Diff-prime Pairs
- 时间限制:C/C++ 1秒,其他语言2秒
- 空间限制:C/C++ 262144K,其他语言524288K
- 64bit IO Format: %lld
题目描述
Eddy has solved lots of problem involving calculating the number of coprime pairs within some range. This problem can be solved with inclusion-exclusion method. Eddy has implemented it lots of times. Someday, when he encounters another coprime pairs problem, he comes up with diff-prime pairs problem. diff-prime pairs problem is that given N, you need to find the number of pairs (i, j), where $\frac{i}{gcd(i, j)}$ and $\frac{j}{gcd(i, j)}$ are both prime and i ,j ≤ N. gcd(i, j) is the greatest common divisor of i and j. Prime is an integer greater than 1 and has only 2 positive divisors.
Eddy tried to solve it with inclusion-exclusion method but failed. Please help Eddy to solve this problem.
Note that pair (i1, j1) and pair (i2, j2) are considered different if i1 ≠ i2 or j1 ≠ j2.
输入描述:
Input has only one line containing a positive integer N. $1 ≤ N ≤ 10^7$
输出描述:
Output one line containing a non-negative integer indicating the number of diff-prime pairs (i,j) where i, j ≤ N
输入
3
输出
2
输入
5
输出
6
链接
https://www.nowcoder.com/acm/contest/141/H
题意
问满足 $\frac{i}{gcd(i, j)}$ 和 $\frac{j}{gcd(i, j)}$都是质数的数对(i,j)的数量($1<=i, j <= n$),(i, j)和(j, i)是不同的。
题解
$\frac{i}{gcd(i, j)} / \frac{j}{gcd(i, j)} = \frac{i}{j}$,当$\frac{x}{y} = \frac{i}{j}$时,$\frac{x}{y}*t$也符合条件,$1<=t<=n/max(x, y)$。

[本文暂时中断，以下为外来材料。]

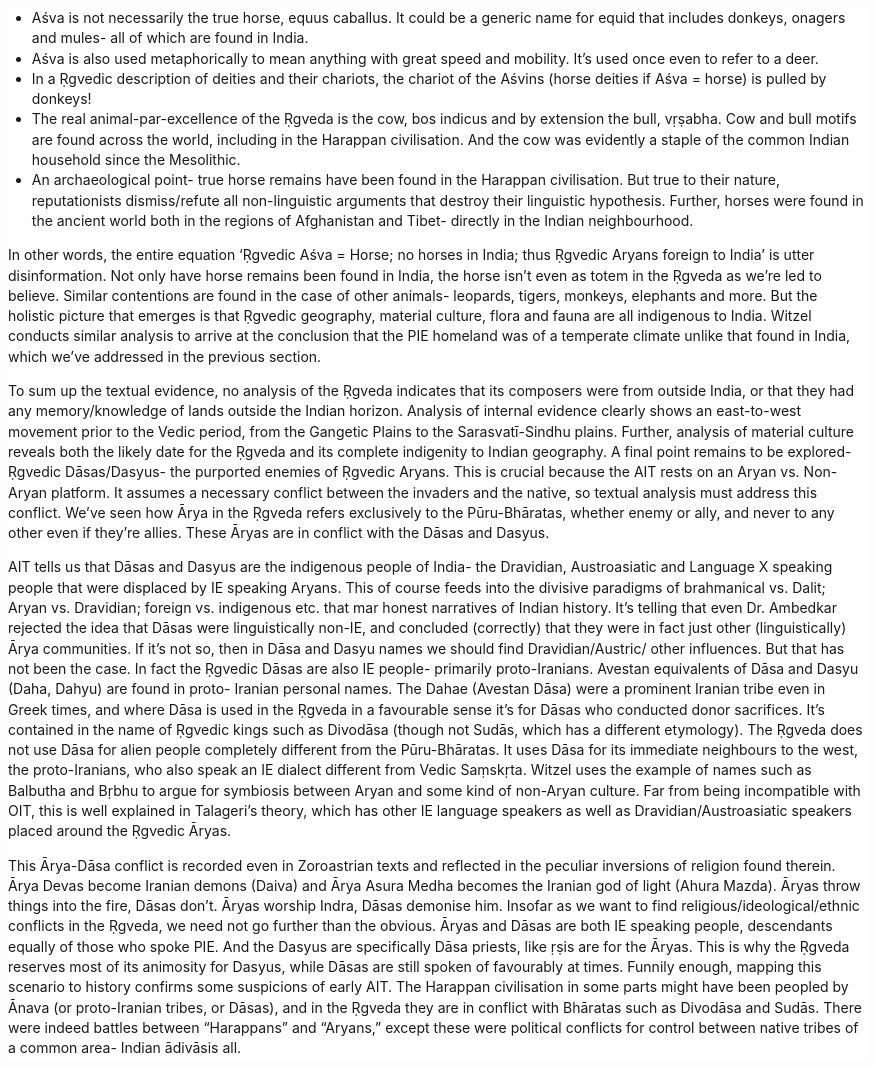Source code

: - Aśva is not necessarily the true horse, equus caballus. It could be a generic name for equid that includes donkeys, onagers and mules- all of which are found in India. 
- Aśva is also used metaphorically to mean anything with great speed and mobility. It’s used once even to refer to a deer. 
- In a Ṛgvedic description of deities and their chariots, the chariot of the Aśvins (horse deities if Aśva = horse) is pulled by donkeys! 
- The real animal-par-excellence of the Ṛgveda is the cow, bos indicus and by extension the bull, vṛṣabha. Cow and bull motifs are found across the world, including in the Harappan civilisation. And the cow was evidently a staple of the common Indian household since the Mesolithic. 
- An archaeological point- true horse remains have been found in the Harappan civilisation. But true to their nature, reputationists dismiss/refute all non-linguistic arguments that destroy their linguistic hypothesis. Further, horses were found in the ancient world both in the regions of Afghanistan and Tibet- directly in the Indian neighbourhood. 

In other words, the entire equation ‘Ṛgvedic Aśva = Horse; no horses in India; thus Ṛgvedic Aryans foreign to India’ is utter disinformation. Not only have horse remains been found in India, the horse isn’t even as totem in the Ṛgveda as we’re led to believe. Similar contentions are found in the case of other animals- leopards, tigers, monkeys, elephants and more. But the holistic picture that emerges is that Ṛgvedic geography, material culture, flora and fauna are all indigenous to India. Witzel conducts similar analysis to arrive at the conclusion that the PIE homeland was of a temperate climate unlike that found in India, which we’ve addressed in the previous section. 

To sum up the textual evidence, no analysis of the Ṛgveda indicates that its composers were from outside India, or that they had any memory/knowledge of lands outside the Indian horizon. Analysis of internal evidence clearly shows an east-to-west movement prior to the Vedic period, from the Gangetic Plains to the Sarasvatī-Sindhu plains. Further, analysis of material culture reveals both the likely date for the Ṛgveda and its complete indigenity to Indian geography. A final point remains to be explored- Ṛgvedic Dāsas/Dasyus- the purported enemies of Ṛgvedic Aryans. This is crucial because the AIT rests on an Aryan vs. Non-Aryan platform. It assumes a necessary conflict between the invaders and the native, so textual analysis must address this conflict. We’ve seen how Ārya in the Ṛgveda refers exclusively to the Pūru-Bhāratas, whether enemy or ally, and never to any other even if they’re allies. These Āryas are in conflict with the Dāsas and Dasyus. 

AIT tells us that Dāsas and Dasyus are the indigenous people of India- the Dravidian, Austroasiatic and Language X speaking people that were displaced by IE speaking Aryans. This of course feeds into the divisive paradigms of brahmanical vs. Dalit; Aryan vs. Dravidian; foreign vs. indigenous etc. that mar honest narratives of Indian history. It’s telling that even Dr. Ambedkar rejected the idea that Dāsas were linguistically non-IE, and concluded (correctly) that they were in fact just other (linguistically) Ārya communities. If it’s not so, then in Dāsa and Dasyu names we should find Dravidian/Austric/ other influences. But that has not been the case. In fact the Ṛgvedic Dāsas are also IE people- primarily proto-Iranians. Avestan equivalents of Dāsa and Dasyu (Daha, Dahyu) are found in proto- Iranian personal names. The Dahae (Avestan Dāsa) were a prominent Iranian tribe even in Greek times, and where Dāsa is used in the Ṛgveda in a favourable sense it’s for Dāsas who conducted donor sacrifices. It’s contained in the name of Ṛgvedic kings such as Divodāsa (though not Sudās, which has a different etymology). The Ṛgveda does not use Dāsa for alien people completely different from the Pūru-Bhāratas. It uses Dāsa for its immediate neighbours to the west, the proto-Iranians, who also speak an IE dialect different from Vedic Saṃskṛta. Witzel uses the example of names such as Balbutha and Bṛbhu to argue for symbiosis between Aryan and some kind of non-Aryan culture. Far from being incompatible with OIT, this is well explained in Talageri’s theory, which has other IE language speakers as well as Dravidian/Austroasiatic speakers placed around the Ṛgvedic Āryas. 

This Ārya-Dāsa conflict is recorded even in Zoroastrian texts and reflected in the peculiar inversions of religion found therein. Ārya Devas become Iranian demons (Daiva) and Ārya Asura Medha becomes the Iranian god of light (Ahura Mazda). Āryas throw things into the fire, Dāsas don’t. Āryas worship Indra, Dāsas demonise him. Insofar as we want to find religious/ideological/ethnic conflicts in the Ṛgveda, we need not go further than the obvious. Āryas and Dāsas are both IE speaking people, descendants equally of those who spoke PIE. And the Dasyus are specifically Dāsa priests, like ṛṣis are for the Āryas. This is why the Ṛgveda reserves most of its animosity for Dasyus, while Dāsas are still spoken of favourably at times. Funnily enough, mapping this scenario to history confirms some suspicions of early AIT. The Harappan civilisation in some parts might have been peopled by Ānava (or proto-Iranian tribes, or Dāsas), and in the Ṛgveda they are in conflict with Bhāratas such as Divodāsa and Sudās. There were indeed battles between “Harappans” and “Aryans,” except these were political conflicts for control between native tribes of a common area- Indian ādivāsis all.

先筛出1到n之间所有的素数,然后从第二个素数(Prime[1])开始,找与它匹配的素数的数量(i),答案为$ans = ans + i*n/Prime[i]$。
代码
- 代码长度:721 运行时间: 125 ms 占用内存:12896K 运行结果:答案正确
#include <iostream>
#include <cstdio>
#include <algorithm>
#include <cstring>
using namespace std;
typedef long long ll;
const int maxn = 1e7 + 10;
bool isComp[maxn] = {false};
int P[maxn] = {0};
int Pcnt = 0;
void sizve(int n) // 筛法得到n以内的质数
{
for (int i = 2; i <= n; ++i)
{
if (!isComp[i])
P[Pcnt++] = i;
for (int j = 0; j < Pcnt && i * P[j] <= n; ++j)
{
isComp[i * P[j]] = true;
if (i % P[j] == 0)
break;
}
}
}
int main()
{
int n;
scanf("%d", &n);
sizve(n);
ll ans = 0;
for (int i = 1; i < Pcnt; ++i) // 从第二个质数3开始配对
ans += n / P[i] * i;
ans *= 2;
printf("%lld\n", ans);
return 0;
}
复习素数筛法。
The end.
2018-08-07 星期二